* _Try it_: Only the records, exactly as written, belong in the answer; pictures do not.
**** Supplied records
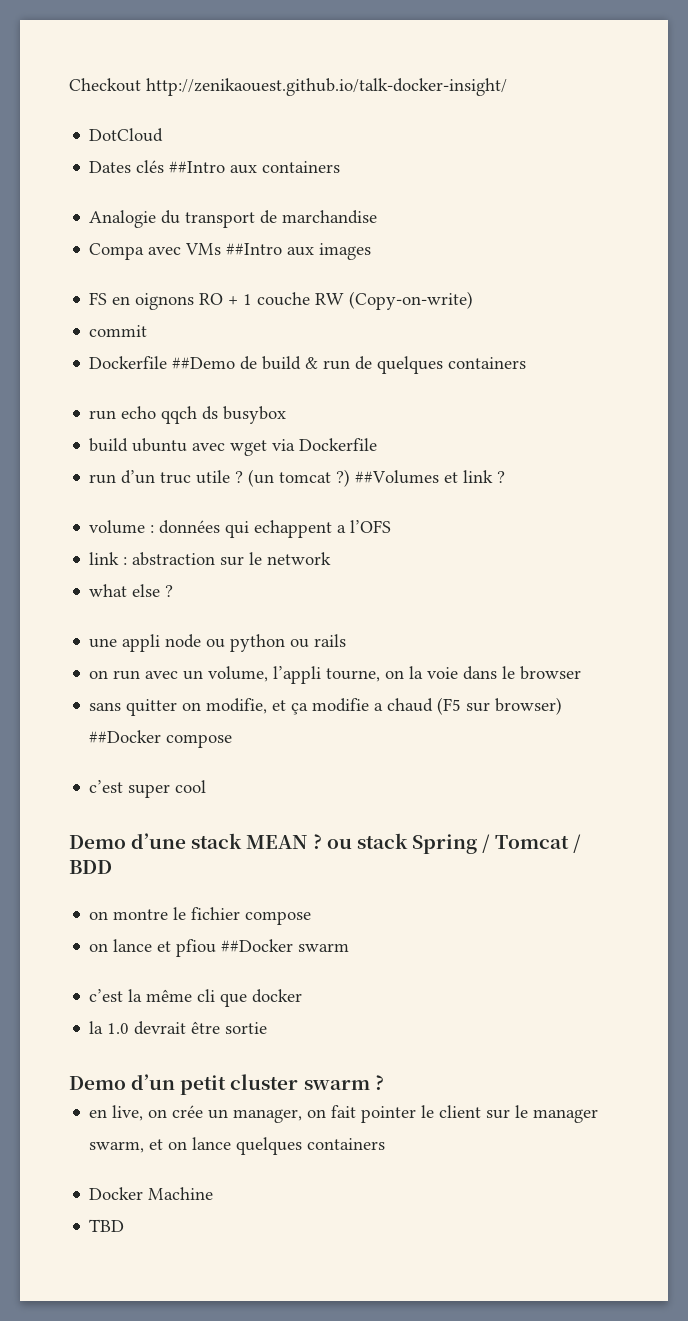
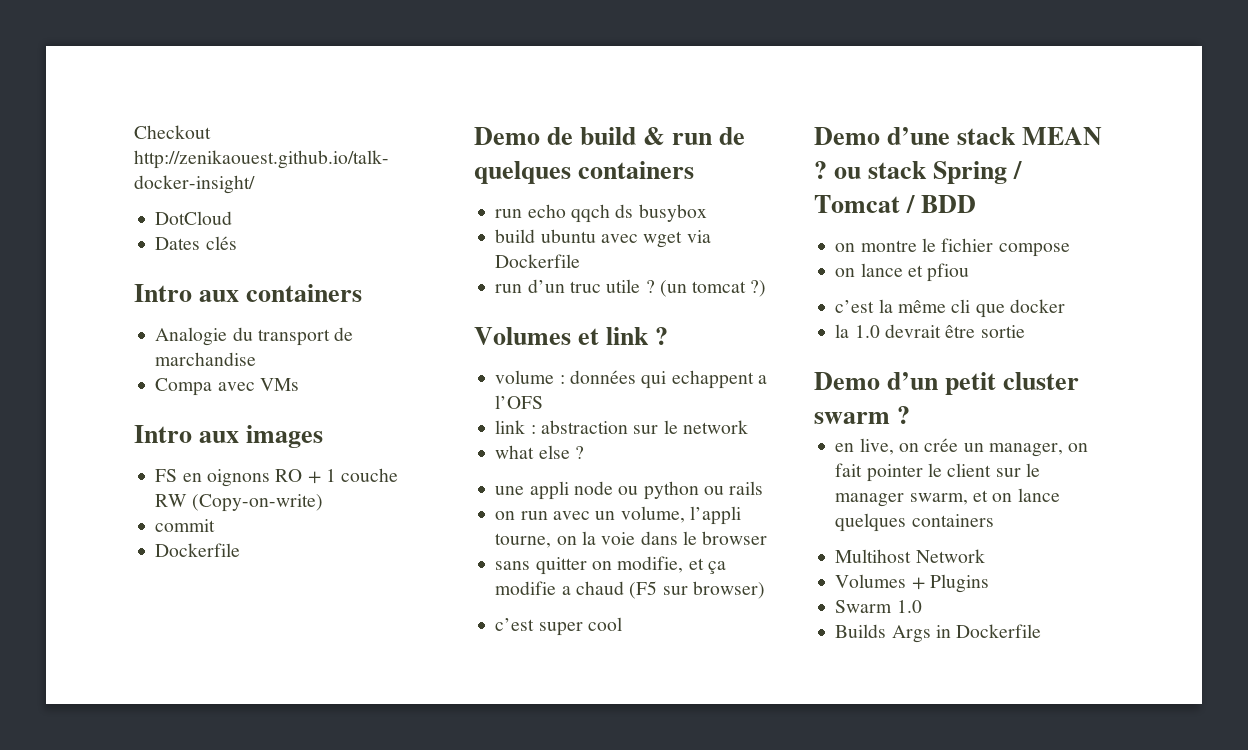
[169,161,226,173] ##Intro -> [134,284,192,302] // Intro
[226,243,283,255] ##Intro -> [134,425,192,443] // Intro
[172,357,236,369] ##Demo -> [474,127,540,145] // Demo
[355,470,440,484] ##Volumes -> [474,327,571,345] // Volumes
[89,730,233,748] ##Docker compose -> (765, 590) none
[221,939,350,952] ##Docker swarm -> (970, 272) none
[89,1187,214,1200] [89,1219,125,1232] Docker Machine // TBD -> [835,549,985,563] [835,574,989,593] [835,600,922,613] [835,624,1042,643] Multihost Network // Volumes + Plugins // Swarm 1.0 // Builds Args in Dockerfile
********
* _Output of the exercise_:
[169,161,226,173] ##Intro -> [134,284,192,302] // Intro
[226,243,283,255] ##Intro -> [134,425,192,443] // Intro
[172,357,236,369] ##Demo -> [474,127,540,145] // Demo
[355,470,440,484] ##Volumes -> [474,327,571,345] // Volumes
[89,730,233,748] ##Docker compose -> (765, 590) none
[221,939,350,952] ##Docker swarm -> (970, 272) none
[89,1187,214,1200] [89,1219,125,1232] Docker Machine // TBD -> [835,549,985,563] [835,574,989,593] [835,600,922,613] [835,624,1042,643] Multihost Network // Volumes + Plugins // Swarm 1.0 // Builds Args in Dockerfile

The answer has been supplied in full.